The climate community is divided over whether to allow for the concept of “net zero carbon emissions.” Some feel that creates too many loopholes and may shift the burden onto poor countries and communities. Others however want to promote strategies such as regenerative agriculture to put carbon back into the soil and to deal with the reality that some industrial processes require temperatures not yet achievable with renewables.

As noted above, Cuomo wants to include carbon capture and storage as well as biomass, all of which have problems.

A major issue largely being ignored in the discussions is the role of nuclear power which presently provides around 20% of the state’s electricity. The OFF Act calls for the phase out of nukes by 2030. Cuomo’s goal for 2040 for 100% of the state’s electricity to be “carbon-free” incorporates nuclear.

A critical part of the CCPA is its calls for 40% of “certain” climate funds to go to disadvantaged communities. The definition of funds in the bill however is more narrow than most people realize. A major negotiating point will be how much funds to allocate and how to spend it (e.g., what type of projects would qualify). Cuomo also talks about other ways to implement policies to help disadvantaged communities apart from funding.
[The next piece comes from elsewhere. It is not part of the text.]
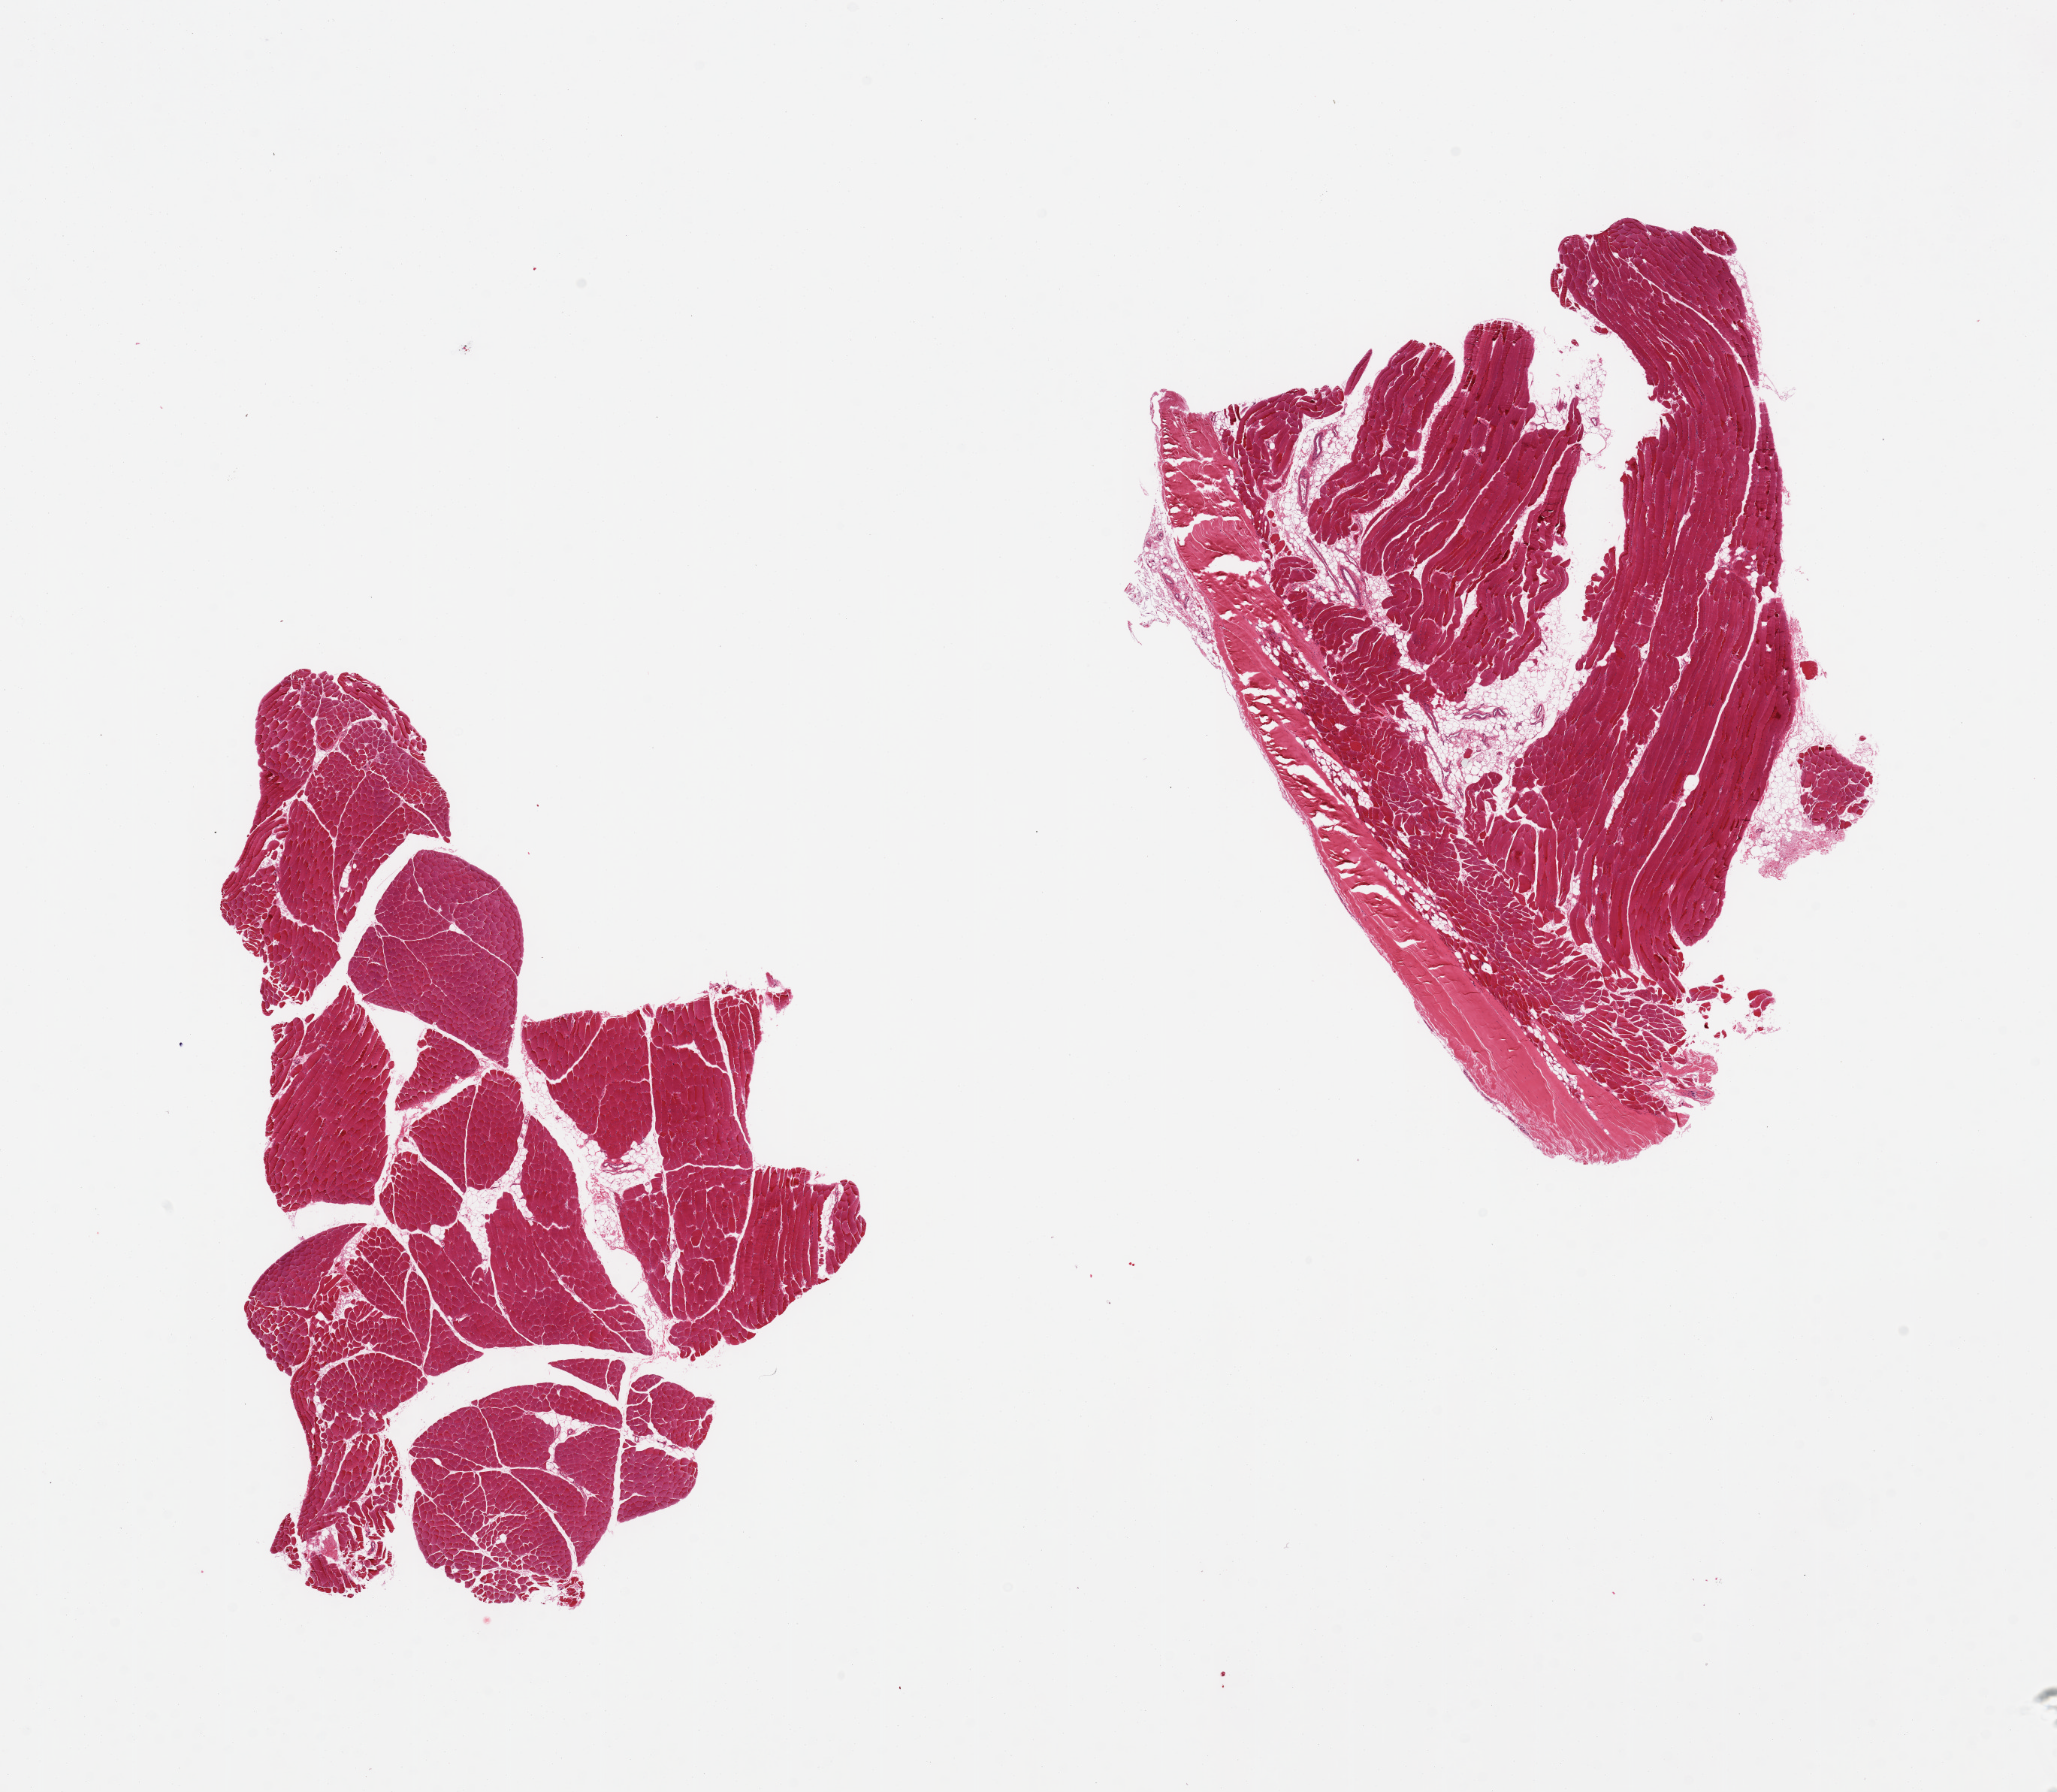
Hematoxylin and eosin (H&E) whole-slide image, a low-resolution overview of the entire scanned area, about 21.7 x 18.9 mm; PAXgene-fixed paraffin-embedded (PFPE) section; target tissue: skeletal muscle; tissue donor sample. Female donor.
Reviewer comment on this tissue sample: 2 pieces; 10-20% internal fat; 20% tendon in 1 piece.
There also needs to be ways to ensure effective participation by EJ, low-income, labor and climate groups in developing and implementing that state’s climate agenda. Representation on a “state climate council” is also being debated. Most of the legislative bills have assumed it would be part of DEC; others like the Governor want NYSERDA to have a major role (e.g., be co-chair)

The call for labor standards – prevailing wages – is also narrower in the CCPA than most people realize. Yet it is still drawing the opposition of the solar industry which claims it will drive up costs 25% or so. As provided for in the CCPA, Cuomo has extended prevailing wage to large-scale renewable projects funded by the state.
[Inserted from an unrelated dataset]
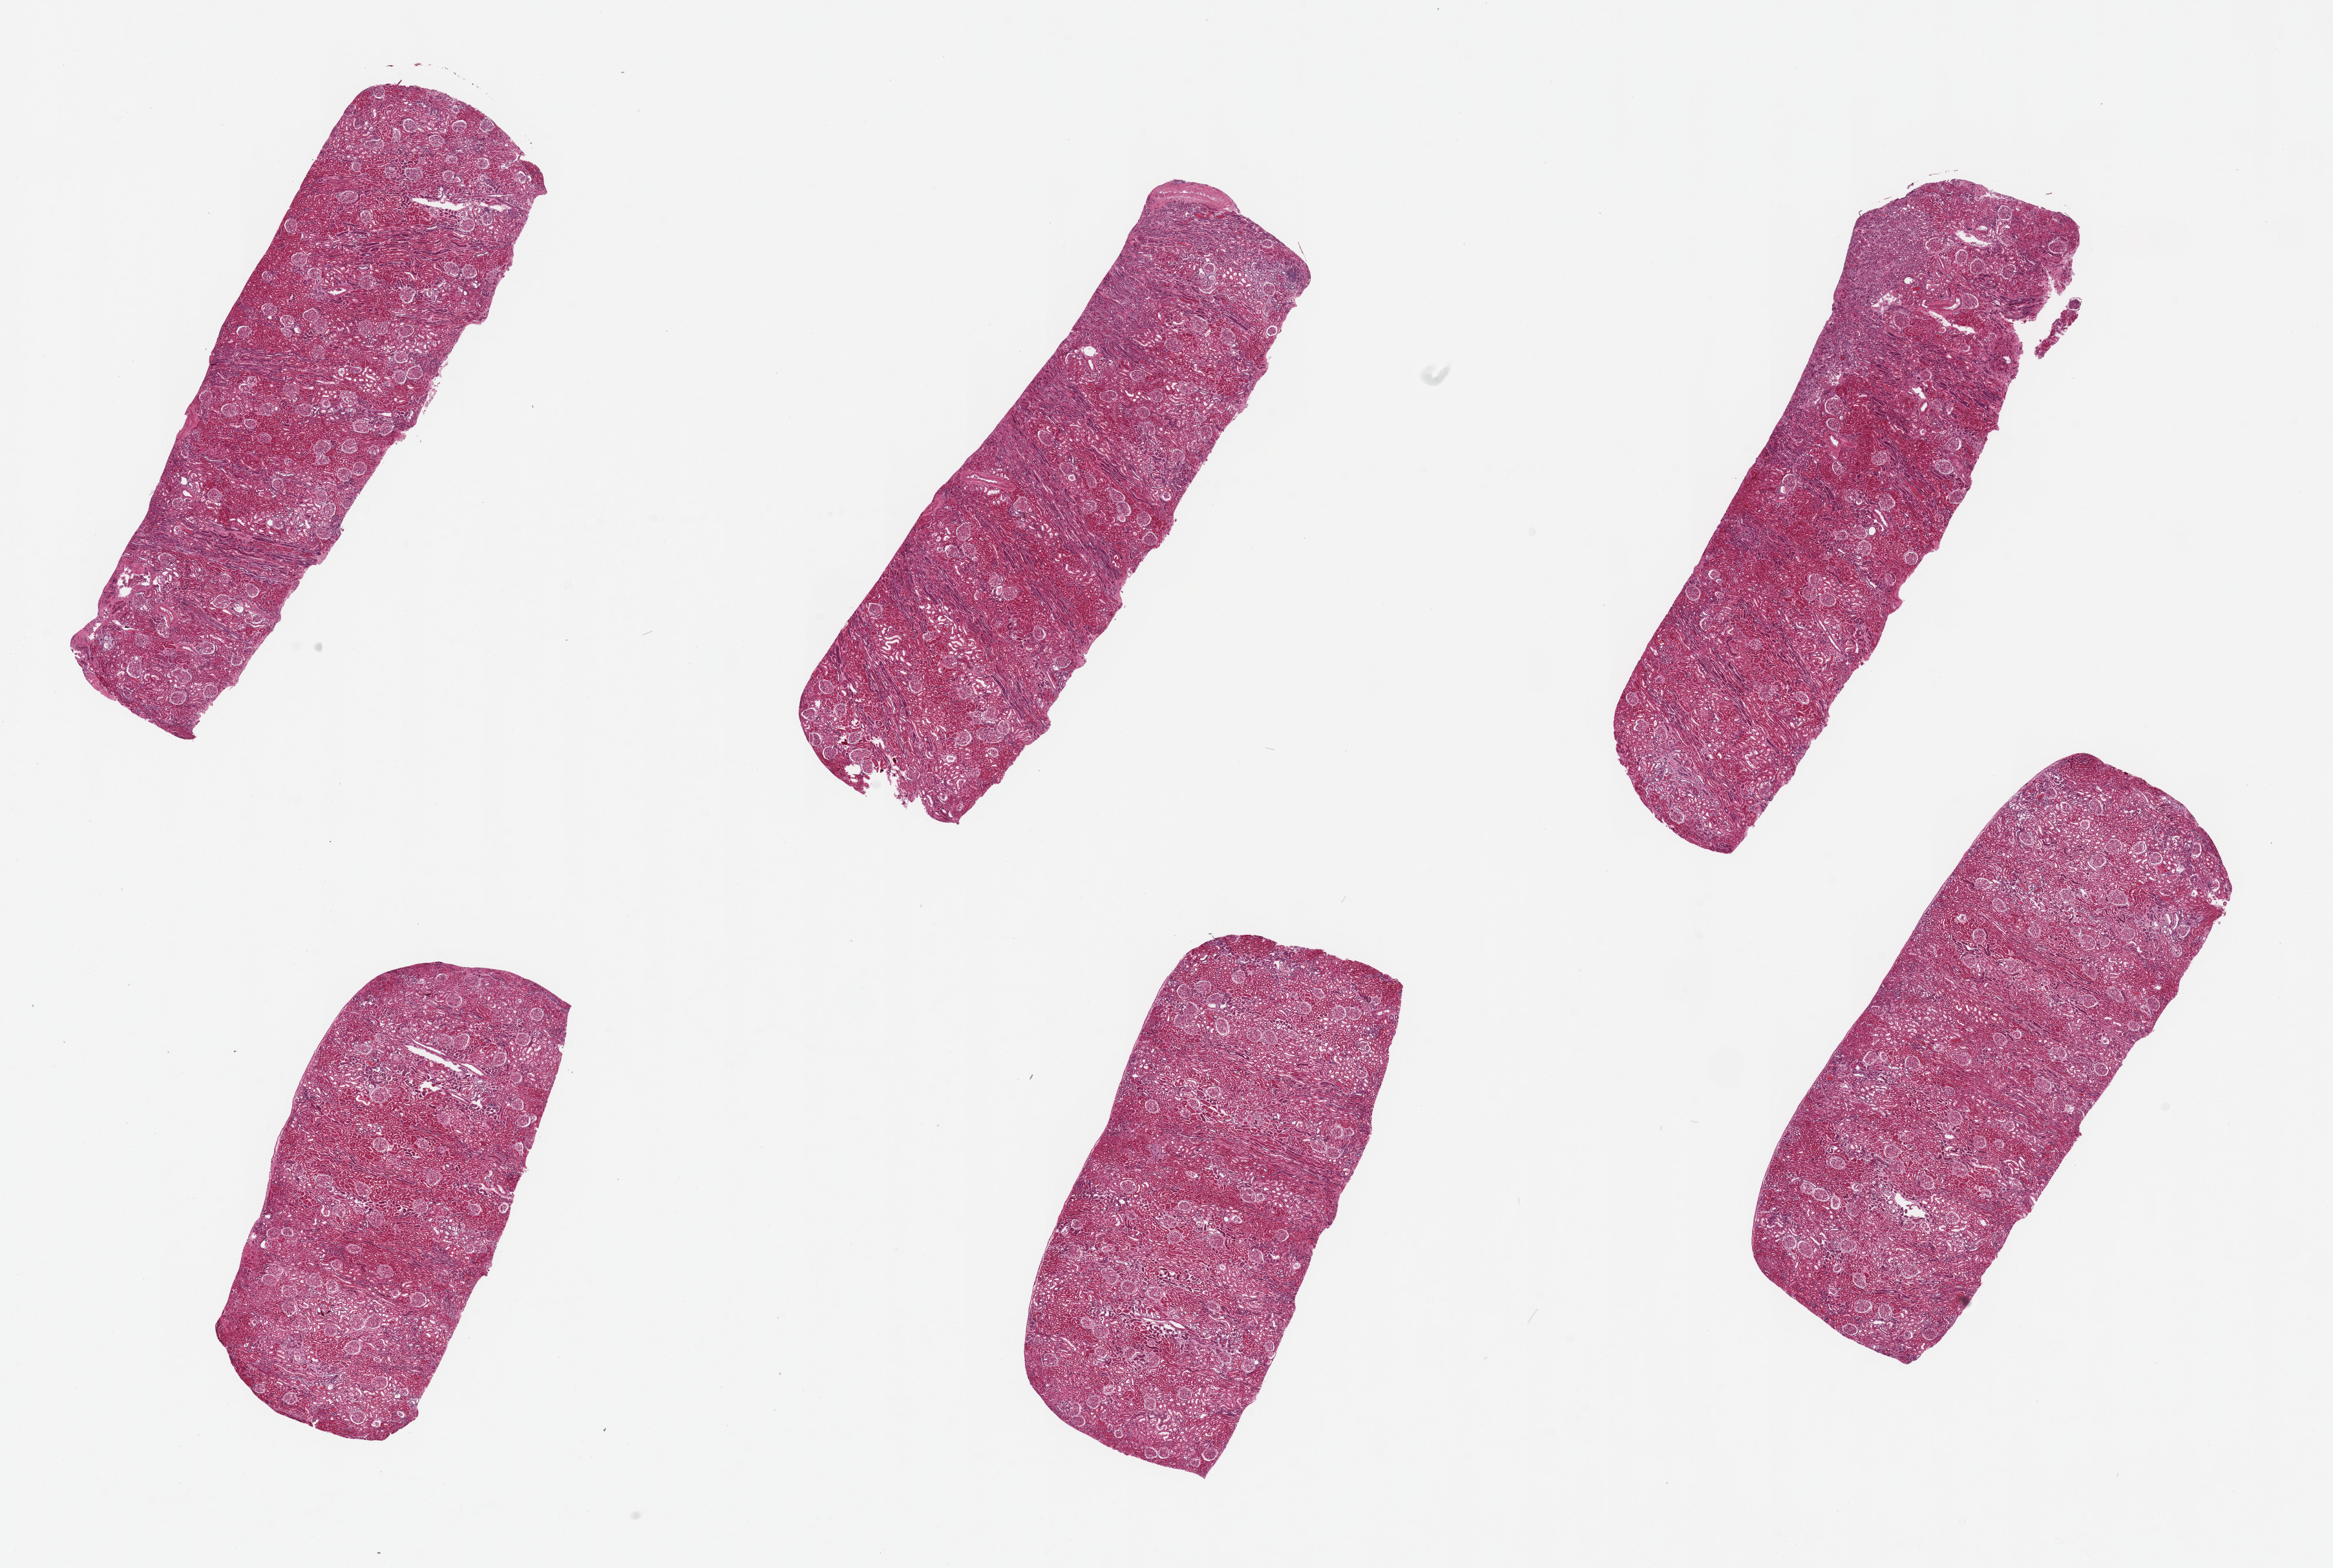
Whole-slide image, hematoxylin and eosin (H&E) stain — a low-resolution overview of the entire scanned area, about 28.5 x 19.2 mm (from a 20x scan). PAXgene-fixed paraffin-embedded (PFPE) section. Target tissue: renal cortex. Tissue donor sample. Donor: female.
Reviewer comment on this tissue sample: 6 pieces, up to 9x3mm; good preservation; no renal lesions.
The details of a Just Transition also have to be resolved. The OFF Act guarantees jobs and wages to displaced workers and provides funding to communities dependent on tax payments from the fossil fuel and nuclear industry.

Another issue largely ignored is the need for public / community ownership and democratic control of energy systems. A proposal last year to have the NY Power Authority build and own renewables was defeated as least partially due to opposition from the renewable energy systems. NYPA was given permission in this year’s budget to finance such systems and to supply electricity to more systems such as CCAs.

The agriculture sector needs a far more central role in climate action than is presently being discussed.